It's been a while since I posted, so I thought it was about time I wrote something. And what better to write about, than what I spend every day working on!
If you studied biology in school may remember this: DNA to RNA to Protein.
Proteins do almost everything in the cell. Anything you can think of, a protein does it.
Generate energy? Protein.
Shuttle things around? Protein.
Repair damage? Protein.
At any one time, a cell has tens of millions of proteins, all working to keep the cell healthy and functioning as it should. It's a mind-boggling operation, and it is happening in every one of your cells right now. When you consider that you have trillions of cells (there are more cells in your hand than there are people on earth!), the staggering complexity is difficult to grasp.
The cell needs to make all those proteins, and it needs instructions so it can make the right ones at the right time. These instructions are encoded in your DNA. Each "instructional" section of the DNA is called a gene, and every protein is encoded by a different gene. Every cell in your body has its own copy of the DNA (with some exceptions), and it is very precious. If the DNA gets damaged you lose the instructions for the proteins, and the cell will probably die as a result. Because of this it is stored in the nucleus, away from most of the things that could damage it. The problem is, proteins can not be made in the nucleus, so the cell needs a way to get the instructions for the proteins out of the nucleus, and into the body of the cell, the cytoplasm.
Life has come up with an ingenious solution to this problem: the cell can make a "photocopy" of the instructions of the protein it needs, and it can take that out of the nucleus. This "photocopy" is called mRNA, and it is then used to make as many copies of the protein that a cell needs. That way the DNA is kept safely locked away, but the cell can still make the protein. The process of "photocopying" the DNA to make mRNA is called "transcription".
I like to think of the DNA as an enormous book, that is kept behind lock and key in a special room in a library. There is only one copy of the book, so it is kept safe, away from all the people that work and visit the library. The problem is, people need the information that is in the book. In fact the book describes how everything works in the library, so without that information, the library would completely fall apart.

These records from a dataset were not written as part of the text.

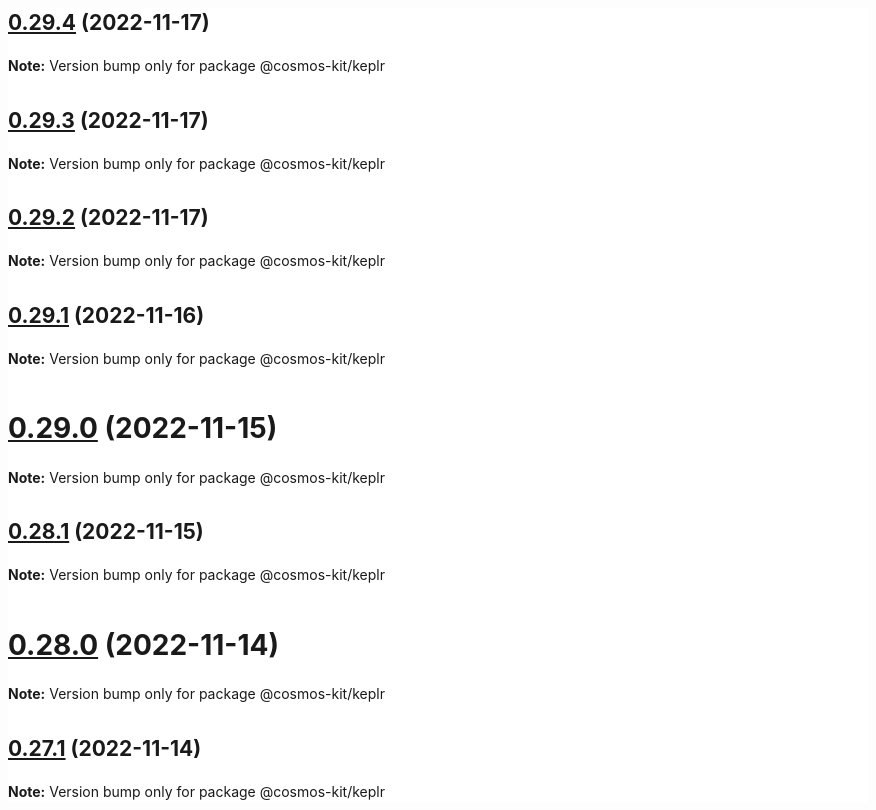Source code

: ## [0.29.4](https://github.com/cosmology-tech/cosmos-kit/compare/@cosmos-kit/keplr@0.29.3...@cosmos-kit/keplr@0.29.4) (2022-11-17)

**Note:** Version bump only for package @cosmos-kit/keplr

## [0.29.3](https://github.com/cosmology-tech/cosmos-kit/compare/@cosmos-kit/keplr@0.29.2...@cosmos-kit/keplr@0.29.3) (2022-11-17)

**Note:** Version bump only for package @cosmos-kit/keplr

## [0.29.2](https://github.com/cosmology-tech/cosmos-kit/compare/@cosmos-kit/keplr@0.29.1...@cosmos-kit/keplr@0.29.2) (2022-11-17)

**Note:** Version bump only for package @cosmos-kit/keplr

## [0.29.1](https://github.com/cosmology-tech/cosmos-kit/compare/@cosmos-kit/keplr@0.29.0...@cosmos-kit/keplr@0.29.1) (2022-11-16)

**Note:** Version bump only for package @cosmos-kit/keplr

# [0.29.0](https://github.com/cosmology-tech/cosmos-kit/compare/@cosmos-kit/keplr@0.28.1...@cosmos-kit/keplr@0.29.0) (2022-11-15)

**Note:** Version bump only for package @cosmos-kit/keplr

## [0.28.1](https://github.com/cosmology-tech/cosmos-kit/compare/@cosmos-kit/keplr@0.28.0...@cosmos-kit/keplr@0.28.1) (2022-11-15)

**Note:** Version bump only for package @cosmos-kit/keplr

# [0.28.0](https://github.com/cosmology-tech/cosmos-kit/compare/@cosmos-kit/keplr@0.27.1...@cosmos-kit/keplr@0.28.0) (2022-11-14)

**Note:** Version bump only for package @cosmos-kit/keplr

## [0.27.1](https://github.com/cosmology-tech/cosmos-kit/compare/@cosmos-kit/keplr@0.27.0...@cosmos-kit/keplr@0.27.1) (2022-11-14)

**Note:** Version bump only for package @cosmos-kit/keplr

To get around this, a small number of trusted people can photocopy pages from the book, and they can then be passed to the workers in the library so they can carry out the instructions. If the photocopy gets damaged it isn't a problem; another photocopy can just be made.
In this analogy the photocopy is mRNA, and in reality, when it gets taken out into the cytoplasm, that is only the start of making a protein. The mRNA has to be transported to little machines called ribosomes, and the ribosome reads the mRNA, and produces the protein. This process is called "translation" because the cell is translating the instructions contained in the mRNA into a functional protein.
All of the tens of millions of protein in every cell are made like this, and the tiny machines (ribosomes) are at the centre of it all. They are amazing things; every single cell that has ever existed had ribosomes in it. Every animal, plant, fungus, and bacteria has ribosomes, all busily making protein from mRNA, sustaining all life in the process. And these ribosomes are what I spend my time studying.
Like everything in life, how they work is extremely simple and complex at the same time. The ribosome is shaped vaguely like a burger bun, with two parts, and it attaches mRNA with one part above and the other below. The mRNA then feeds through the ribosome until it has all been read. At the same time it is reading the mRNA, the ribosome is also making the protein (which is coming out the top of the ribosome in the gif above), so when it is finished reading, it is also finished making the protein.
For a long time it was thought that this process of reading an mRNA and producing a protein (translating the mRNA) was a pretty passive one. If the cell needed a lot of a protein, it would make lots of mRNA, and as a result, the ribosomes would make lots of protein. While that is true, we now know that it is not the only way a cell can make more protein, and that ribosomes have an important role in making sure that the correct amount of protein is being produced. If one ribosome is reading an mRNA, it will produce one protein. But if 10 ribosomes are reading the same mRNA, they they will produce 10 proteins. If a ribosome takes 20 seconds to read the mRNA, it will only produce half of the protein compared to one that takes 10 seconds. These (and many other subtleties) give ribosomes extraordinary control of the fate of the cell, and we are only beginning to understand this.
It's not an exaggeration to say that understanding ribosomes is key to understand all life. They carry out one of the most key processes in life, but there is still so much we do not understand about them. We also know that many diseases hijack ribosomes, including cancer, so increasing our knowledge is obviously important, and that is what we focus on in my lab. Tiny, beautiful, complex machines, that are so important that life wouldn't exist without them. And people wonder why I love my job so much!